Write every line below out again, exactly as given, but leave out the pictures.

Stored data

BEGIN

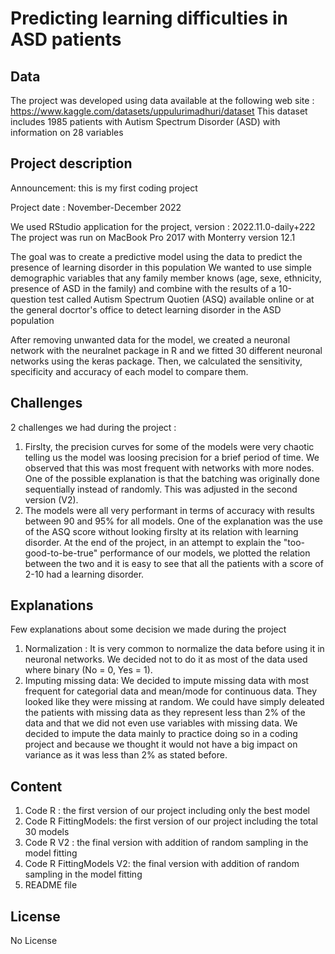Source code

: # Predicting learning difficulties in ASD patients

## Data
The project was developed using data available at the following web site : https://www.kaggle.com/datasets/uppulurimadhuri/dataset
This dataset includes 1985 patients with Autism Spectrum Disorder (ASD) with information on 28 variables 

## Project description
Announcement: this is my first coding project

Project date : November-December 2022

We used RStudio application for the project, version : 2022.11.0-daily+222
The project was run on MacBook Pro 2017 with Monterry version 12.1 

The goal was to create a predictive model using the data to predict the presence of learning disorder in this population
We wanted to use simple demographic variables that any family member knows (age, sexe, ethnicity, presence of ASD in the family) and combine with the results 
of a 10-question test called Autism Spectrum Quotien (ASQ) available online or at the general docrtor's office to detect learning disorder in the ASD population 

After removing unwanted data for the model, we created a neuronal network with the neuralnet package in R and we fitted 30 different neuronal networks using the keras package. Then, we calculated the sensitivity, specificity and accuracy of each model to compare them.

## Challenges
2 challenges we had during the project : 
1) Firslty, the precision curves for some of the models were very chaotic telling us the model was loosing precision for a brief period of time. We observed that this was most frequent with networks with more nodes. One of the possible explanation is that the batching was originally done sequentially instead of randomly. This was adjusted in the second version (V2).
2) The models were all very performant in terms of accuracy with results between 90 and 95% for all models. One of the explanation was the use of the ASQ score without looking firslty at its relation with learning disorder. At the end of the project, in an attempt to explain the "too-good-to-be-true" performance of our models, we plotted the relation between the two and it is easy to see that all the patients with a score of 2-10 had a learning disorder. 

## Explanations 
Few explanations about some decision we made during the project 
1) Normalization : It is very common to normalize the data before using it in neuronal networks. We decided not to do it as most of the data used where binary (No = 0, Yes = 1).
2) Imputing missing data: We decided to impute missing data with most frequent for categorial data and mean/mode for continuous data. They looked like they were missing at random. We could have simply deleated the patients with missing data as they represent less than 2% of the data and that we did not even use variables with missing data. We decided to impute the data mainly to practice doing so in a coding project and because we thought it would not have a big impact on variance as it was less than 2% as stated before. 

## Content
1) Code R : the first version of our project including only the best model 
2) Code R FittingModels: the first version of our project including the total 30 models
3) Code R V2 : the final version with addition of random sampling in the model fitting 
4) Code R FittingModels V2: the final version with addition of random sampling in the model fitting 
5) README file

## License 
No License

END

**ANSWER TO THIS TASK:**
Source code

: # Predicting learning difficulties in ASD patients

## Data
The project was developed using data available at the following web site : https://www.kaggle.com/datasets/uppulurimadhuri/dataset
This dataset includes 1985 patients with Autism Spectrum Disorder (ASD) with information on 28 variables 

## Project description
Announcement: this is my first coding project

Project date : November-December 2022

We used RStudio application for the project, version : 2022.11.0-daily+222
The project was run on MacBook Pro 2017 with Monterry version 12.1 

The goal was to create a predictive model using the data to predict the presence of learning disorder in this population
We wanted to use simple demographic variables that any family member knows (age, sexe, ethnicity, presence of ASD in the family) and combine with the results 
of a 10-question test called Autism Spectrum Quotien (ASQ) available online or at the general docrtor's office to detect learning disorder in the ASD population 

After removing unwanted data for the model, we created a neuronal network with the neuralnet package in R and we fitted 30 different neuronal networks using the keras package. Then, we calculated the sensitivity, specificity and accuracy of each model to compare them.

## Challenges
2 challenges we had during the project : 
1) Firslty, the precision curves for some of the models were very chaotic telling us the model was loosing precision for a brief period of time. We observed that this was most frequent with networks with more nodes. One of the possible explanation is that the batching was originally done sequentially instead of randomly. This was adjusted in the second version (V2).
2) The models were all very performant in terms of accuracy with results between 90 and 95% for all models. One of the explanation was the use of the ASQ score without looking firslty at its relation with learning disorder. At the end of the project, in an attempt to explain the "too-good-to-be-true" performance of our models, we plotted the relation between the two and it is easy to see that all the patients with a score of 2-10 had a learning disorder. 

## Explanations 
Few explanations about some decision we made during the project 
1) Normalization : It is very common to normalize the data before using it in neuronal networks. We decided not to do it as most of the data used where binary (No = 0, Yes = 1).
2) Imputing missing data: We decided to impute missing data with most frequent for categorial data and mean/mode for continuous data. They looked like they were missing at random. We could have simply deleated the patients with missing data as they represent less than 2% of the data and that we did not even use variables with missing data. We decided to impute the data mainly to practice doing so in a coding project and because we thought it would not have a big impact on variance as it was less than 2% as stated before. 

## Content
1) Code R : the first version of our project including only the best model 
2) Code R FittingModels: the first version of our project including the total 30 models
3) Code R V2 : the final version with addition of random sampling in the model fitting 
4) Code R FittingModels V2: the final version with addition of random sampling in the model fitting 
5) README file

## License 
No License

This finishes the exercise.